Reproduce everything in the entries below, from the line containing "Root Structure" down to the line containing "Client (Vue.js)", with both of those lines included.

Dataset entries
□ □ □ □

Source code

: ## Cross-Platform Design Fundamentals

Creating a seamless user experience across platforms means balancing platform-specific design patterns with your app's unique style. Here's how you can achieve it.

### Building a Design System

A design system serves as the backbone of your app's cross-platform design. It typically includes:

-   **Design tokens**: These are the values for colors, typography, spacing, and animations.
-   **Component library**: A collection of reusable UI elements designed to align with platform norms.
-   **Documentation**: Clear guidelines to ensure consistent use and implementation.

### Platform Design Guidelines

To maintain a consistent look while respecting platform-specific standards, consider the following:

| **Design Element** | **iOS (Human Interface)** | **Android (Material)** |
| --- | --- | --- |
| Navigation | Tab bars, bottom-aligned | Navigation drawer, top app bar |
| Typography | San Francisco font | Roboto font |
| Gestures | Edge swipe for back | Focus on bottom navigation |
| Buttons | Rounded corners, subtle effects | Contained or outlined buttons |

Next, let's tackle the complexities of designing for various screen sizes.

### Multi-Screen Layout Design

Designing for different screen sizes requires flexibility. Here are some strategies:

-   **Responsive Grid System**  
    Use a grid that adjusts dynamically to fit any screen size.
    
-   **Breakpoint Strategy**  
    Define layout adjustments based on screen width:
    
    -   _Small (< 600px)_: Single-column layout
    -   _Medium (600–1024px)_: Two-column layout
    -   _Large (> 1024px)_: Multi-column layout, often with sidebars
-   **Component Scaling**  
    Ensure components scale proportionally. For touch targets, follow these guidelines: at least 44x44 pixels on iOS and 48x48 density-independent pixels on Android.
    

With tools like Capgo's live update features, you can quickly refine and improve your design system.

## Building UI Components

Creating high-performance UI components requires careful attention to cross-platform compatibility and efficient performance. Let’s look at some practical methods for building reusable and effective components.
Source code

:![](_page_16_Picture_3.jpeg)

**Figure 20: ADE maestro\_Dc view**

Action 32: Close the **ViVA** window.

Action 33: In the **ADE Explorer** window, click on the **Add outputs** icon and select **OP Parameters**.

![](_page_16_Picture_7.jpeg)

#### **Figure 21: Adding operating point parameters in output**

□ □ □ □

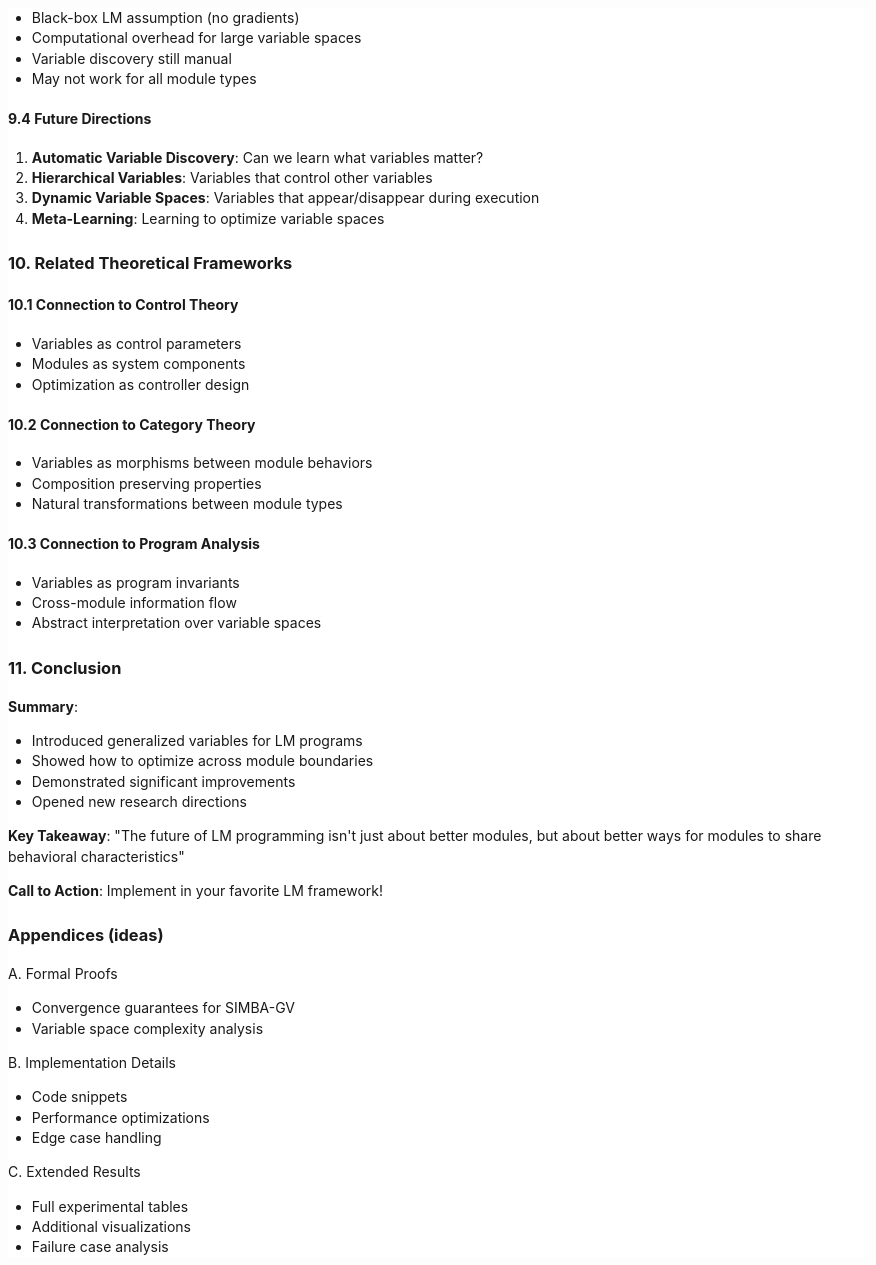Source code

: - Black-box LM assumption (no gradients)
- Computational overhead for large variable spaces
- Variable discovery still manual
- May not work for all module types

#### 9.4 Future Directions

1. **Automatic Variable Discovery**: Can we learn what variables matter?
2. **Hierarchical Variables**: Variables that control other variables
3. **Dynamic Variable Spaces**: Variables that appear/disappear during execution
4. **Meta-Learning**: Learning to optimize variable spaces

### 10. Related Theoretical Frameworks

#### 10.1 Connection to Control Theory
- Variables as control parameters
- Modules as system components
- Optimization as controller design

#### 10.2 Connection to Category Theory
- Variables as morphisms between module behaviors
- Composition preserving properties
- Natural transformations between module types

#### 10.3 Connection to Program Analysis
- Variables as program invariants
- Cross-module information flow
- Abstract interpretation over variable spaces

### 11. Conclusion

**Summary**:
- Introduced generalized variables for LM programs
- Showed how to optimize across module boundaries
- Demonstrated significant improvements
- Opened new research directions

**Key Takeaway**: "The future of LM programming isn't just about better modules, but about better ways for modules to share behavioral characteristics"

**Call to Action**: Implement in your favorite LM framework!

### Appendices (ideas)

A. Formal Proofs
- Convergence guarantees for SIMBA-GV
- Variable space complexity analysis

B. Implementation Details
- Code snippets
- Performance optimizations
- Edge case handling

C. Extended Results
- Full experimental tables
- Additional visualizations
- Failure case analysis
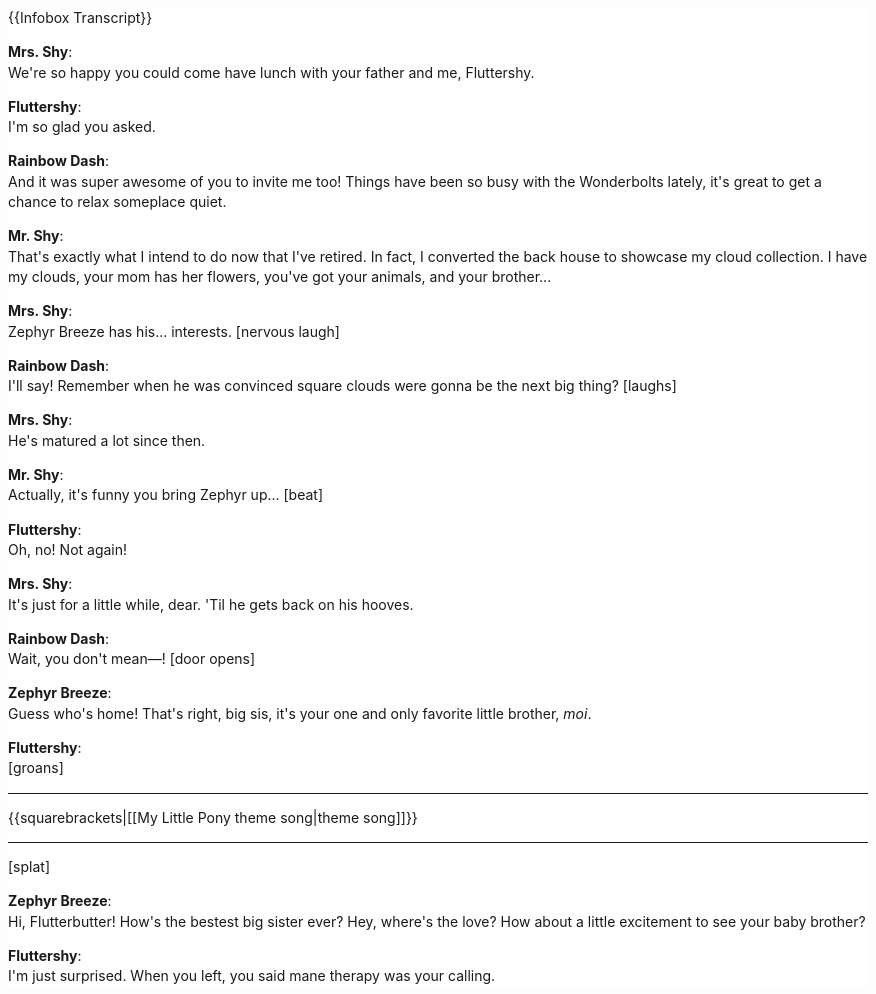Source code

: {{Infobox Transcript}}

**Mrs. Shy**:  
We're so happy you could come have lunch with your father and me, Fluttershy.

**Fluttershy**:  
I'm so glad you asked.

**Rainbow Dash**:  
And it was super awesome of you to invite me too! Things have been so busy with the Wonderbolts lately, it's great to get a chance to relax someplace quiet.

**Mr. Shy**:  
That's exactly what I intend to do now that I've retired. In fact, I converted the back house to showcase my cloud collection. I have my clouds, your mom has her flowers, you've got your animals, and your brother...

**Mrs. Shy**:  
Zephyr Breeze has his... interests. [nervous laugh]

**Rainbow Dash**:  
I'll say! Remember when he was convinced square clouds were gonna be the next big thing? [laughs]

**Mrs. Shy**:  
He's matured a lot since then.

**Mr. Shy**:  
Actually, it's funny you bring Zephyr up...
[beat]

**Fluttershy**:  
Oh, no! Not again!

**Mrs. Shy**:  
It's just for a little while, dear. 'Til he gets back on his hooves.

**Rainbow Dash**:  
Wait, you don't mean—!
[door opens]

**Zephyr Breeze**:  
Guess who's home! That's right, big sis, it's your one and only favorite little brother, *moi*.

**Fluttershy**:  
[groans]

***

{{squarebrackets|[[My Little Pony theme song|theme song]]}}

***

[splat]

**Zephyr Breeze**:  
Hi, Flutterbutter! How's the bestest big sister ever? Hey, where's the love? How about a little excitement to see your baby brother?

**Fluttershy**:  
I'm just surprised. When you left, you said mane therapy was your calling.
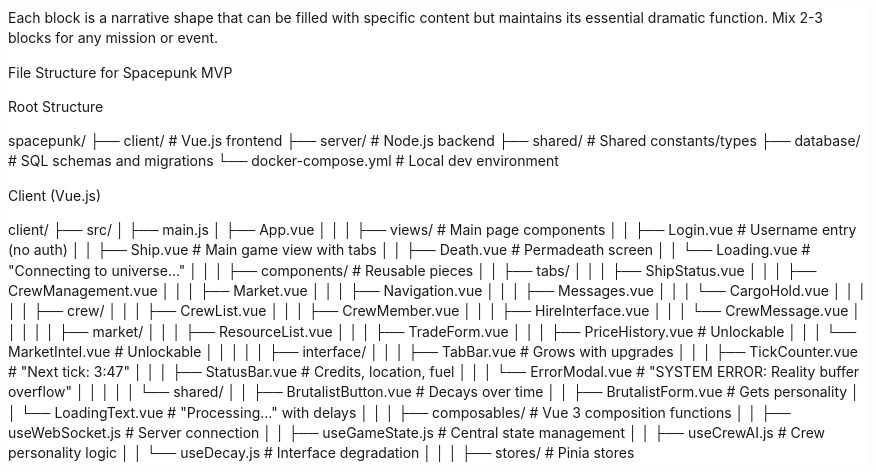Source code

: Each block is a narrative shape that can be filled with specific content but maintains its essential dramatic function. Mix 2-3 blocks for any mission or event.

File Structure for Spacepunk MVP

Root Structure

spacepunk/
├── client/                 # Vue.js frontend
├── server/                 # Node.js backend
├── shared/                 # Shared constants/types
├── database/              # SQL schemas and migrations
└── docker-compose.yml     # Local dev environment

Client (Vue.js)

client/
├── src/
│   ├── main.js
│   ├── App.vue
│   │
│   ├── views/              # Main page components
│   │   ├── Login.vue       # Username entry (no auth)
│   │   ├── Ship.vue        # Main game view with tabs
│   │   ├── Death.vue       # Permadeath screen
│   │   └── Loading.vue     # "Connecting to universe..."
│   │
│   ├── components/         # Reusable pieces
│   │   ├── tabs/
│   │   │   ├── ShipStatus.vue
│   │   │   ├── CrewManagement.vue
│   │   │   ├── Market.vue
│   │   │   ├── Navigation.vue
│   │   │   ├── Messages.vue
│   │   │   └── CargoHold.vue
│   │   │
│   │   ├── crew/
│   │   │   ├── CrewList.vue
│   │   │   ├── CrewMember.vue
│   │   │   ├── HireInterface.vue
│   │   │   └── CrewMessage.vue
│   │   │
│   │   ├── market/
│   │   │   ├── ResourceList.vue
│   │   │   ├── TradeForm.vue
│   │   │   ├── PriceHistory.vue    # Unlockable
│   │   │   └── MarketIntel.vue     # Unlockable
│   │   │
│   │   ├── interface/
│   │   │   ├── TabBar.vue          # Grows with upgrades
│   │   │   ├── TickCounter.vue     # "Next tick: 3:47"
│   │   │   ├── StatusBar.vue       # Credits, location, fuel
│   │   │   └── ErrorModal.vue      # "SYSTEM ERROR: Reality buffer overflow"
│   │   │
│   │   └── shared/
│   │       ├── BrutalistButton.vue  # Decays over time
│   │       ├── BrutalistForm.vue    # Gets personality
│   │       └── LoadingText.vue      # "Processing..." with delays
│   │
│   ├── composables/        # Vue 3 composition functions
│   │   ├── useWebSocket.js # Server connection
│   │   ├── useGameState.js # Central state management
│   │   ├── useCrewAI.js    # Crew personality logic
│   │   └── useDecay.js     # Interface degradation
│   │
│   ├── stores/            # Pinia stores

□ □ □ □

WRITTEN RESPONSE ▸
Root Structure

spacepunk/
├── client/                 # Vue.js frontend
├── server/                 # Node.js backend
├── shared/                 # Shared constants/types
├── database/              # SQL schemas and migrations
└── docker-compose.yml     # Local dev environment

Client (Vue.js)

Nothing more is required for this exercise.